Donald Trump Approval Rating Polls Show No Recovery For Underwater Numbers, State Polls Showing Decline


The latest approval rating polls show that Donald Trump continues to be held in low regard by the large majority of Americans. The only good news for Trump emerging from Sunday’s FiveThirtyEight.com average of all approval polls being that his approval has not dropped significantly from the previous week. On the other hand, Trump’s approval rating has not improved at all, while his average disapproval rating has held at 53 percent.

That’s only one-tenth of a percentage point higher than seven days ago, while his approval rating of 42 percent is down slightly from 42.2 last week. Those numbers also leave Trump’s place in the history of approval polls largely unchanged. Since presidential approval polling began in 1945, the only first-term elected president to fare worse than Trump at the same point in his term is Jimmy Carter in 1978, with Carter registering 39.9 percent after 541 days from his inauguration.

As the Inquisitr reported, Carter faced a series of economic problems, many of which were out of his control, such as double-digit inflation rates that had been steadily climbing since 1973, when Richard Nixon was still president. The inflation rate under Trump is just 2.8 percent yet he has so far proven unable to elevate himself out of his position at the bottom of the approval rankings since 1945.

Donald Trump golfed in Scotland Sunday as his approval rating remained at historic lows.

At the same point in his term, the president with the highest approval rating was George W. Bush in 2002, when Bush was still enjoying a boost in polls due to a “rally around the president” phenomenon in the aftermath of the September 11, 2001, terrorist attacks, as Gallup noted.

Trump’s predecessor, President Barack Obama stood at 46.9 percent after 541 days, still almost five points better than where Trump finds himself now. But there has been more bad news for Trump beyond the nationwide polls of his job approval and disapproval. According to a report by Vox.com, Trump’s support in swing states that helped give him his 2016 Electoral College victory has shown steady erosion since Trump took office in January of last year.

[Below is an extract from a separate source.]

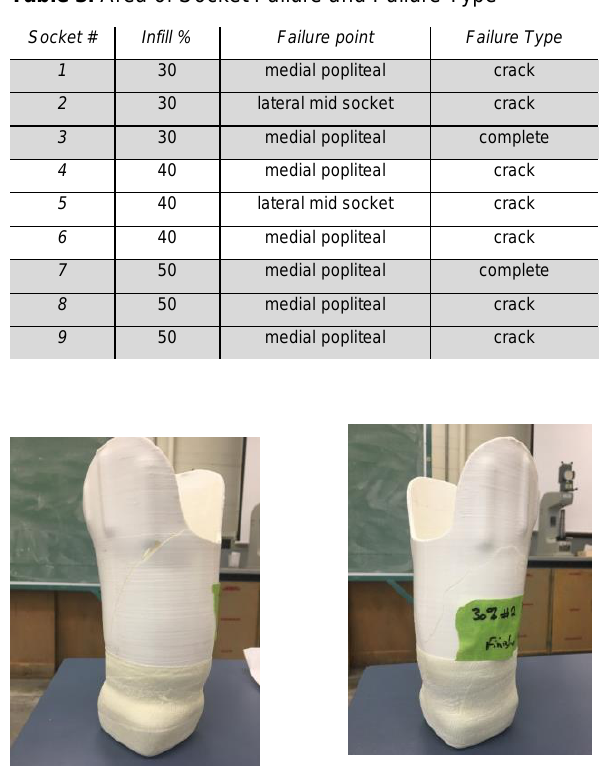
Figure 6. Left : Socket broken in the medial popliteal area; Right: Socket broken in the middle lateral area.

Despite losing the popular vote to Democrat Hillary Clinton by nearly 3 million votes, as the election data site 270 To Win records, Trump managed to pull out a victory in the Electoral College, with 306 electoral votes to Clinton’s 232, by winning extremely narrow margins in key states.

But as of June 2018, “Trump is currently polling better in Florida than he is in Arizona, Iowa, Ohio, Wisconsin, Pennsylvania, Michigan, Utah, Nevada, or North Carolina (all states that proved crucial to his 2016 presidential win),” Vox.com wrote.

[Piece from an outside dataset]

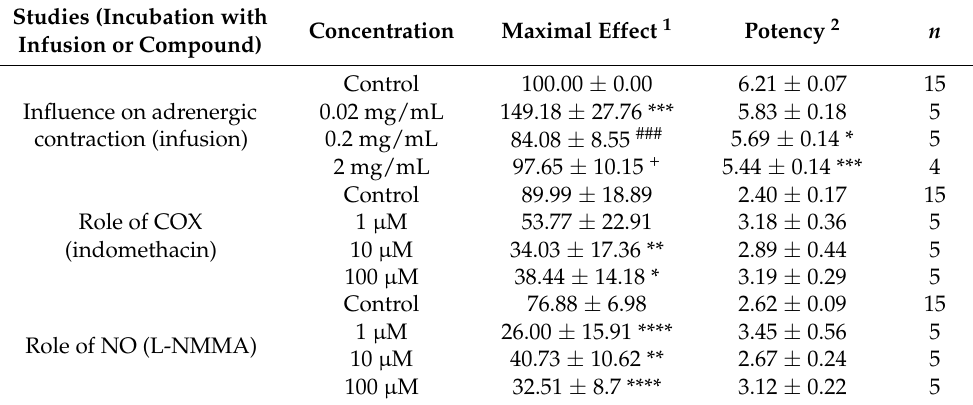
Table 2. Pharmacological parameters from vascular activity studies with A. eupatoria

“Trump’s state-by-state approval rating has significantly dropped over the past year and a half. In January 2017 he had a net-positive approval rating in almost every state in the country, except California, Massachusetts, Vermont, and Rhode Island. That’s far from the case now.”

In particular, wrote Vox.com political analyst Matthew Yglesias, Trump now finds himself “underwater” in Pennsylvania, Michigan, and Wisconsin as well as in Iowa and Ohio. All of those states were essential to Trump’s 2016 election victory.

George W. Bush holds the record for highest approval rating after 541 days in office, at 67.4 percent.

According to an analysis by Cook Political Report, Trump won Michigan, Pennsylvania, and Wisconsin by a combined total of 77,759 votes. And in fact, in those states, only one county in each state accounted for the difference that gave Trump his victory. Without those three counties, Trump would have lost all three states, and with them, the Electoral College. But those states are now in the negative category for Trump, according to a map by the polling organization Morning Consult.